**GIVEN TEXT:**
Mob mentality is manipulative and merciless

Mob mentality is manipulative and merciless
March 10
20:26 2022

Mob mentality, or herd mentality, is a psychological phenomenon we have likely all experienced in one form or another. It could’ve been something minor like not liking a person because your friends didn’t like them or not watching a film because people were tweeting about how horrible it was. While this is a form of mob mentality, it can still grow and progress into something that is far more erratic and unstable. 

Herd mentality is a disposition of people to think and behave in groups rather than as individuals. It describes how humans are easily influenced or persuaded to adopt behaviors in a group setting. To put it in simple words: it is following other people.

This comes from a human’s natural desire to be included and accepted as part of the majority. These groups can develop to be indifferent about changes within their environment or develop a distaste for anything that goes against the “norm” within the crowd. 

Much of their time is spent copying one another and not making decisions for themselves. It can range from simple acts like following internet culture, which is why you see people trying ridiculous fads simply because it’s trending. This is the reason trends circulate the internet so much and why people either contribute to it or deny it. It comes from the innate desire to feel included and be part of the herd. 

However on a larger scale, this mentality could lead to dangerous movements. As we have seen in past events — like the storming of the Capitol — mob mentality can lead to dangerous actions, especially when they are racially motivated or there is prejudice involved.

It is a natural thing to want to feel included, but at what cost? We sacrifice our individual morals and values only to be part of a majority. 

There are four psychological theories that can address these crowd behaviors. Foremost, the contagion theory, like the name, is the contagious influence of collective behavior within masses that is irrational.

An instance of this was during the peak of the Black Lives Matter movement where protests were held in various cities, that then escalated into riots by certain people in attendance. It turned into a frenzy of violence, shooting and looting once the majority of people joined in on the acts that were started by only a few.

**RECORDED INFORMATION:**

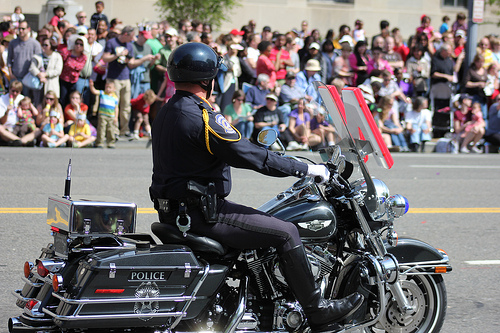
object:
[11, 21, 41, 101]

**WHAT IS ASKED:**
- a) Return everything from "There are four" down to "only a few." in the mob mentality article, word for word.
- b) Using the mob mentality article, mark each statement yes or no and quote the words that decide it: (i) The article counts four psychological theories that address crowd behaviors. (ii) The article traces herd mentality to a desire to stand apart from the majority. (iii) The article cites the storming of the Capitol as a past event where mob mentality led to dangerous actions.

**EXERCISE RESULTS:**
- a)
There are four psychological theories that can address these crowd behaviors. Foremost, the contagion theory, like the name, is the contagious influence of collective behavior within masses that is irrational.

An instance of this was during the peak of the Black Lives Matter movement where protests were held in various cities, that then escalated into riots by certain people in attendance. It turned into a frenzy of violence, shooting and looting once the majority of people joined in on the acts that were started by only a few.

- b)
(i) Yes: "There are four psychological theories that can address these crowd behaviors."
(ii) No: "This comes from a human’s natural desire to be included and accepted as part of the majority."
(iii) Yes: "As we have seen in past events — like the storming of the Capitol — mob mentality can lead to dangerous actions"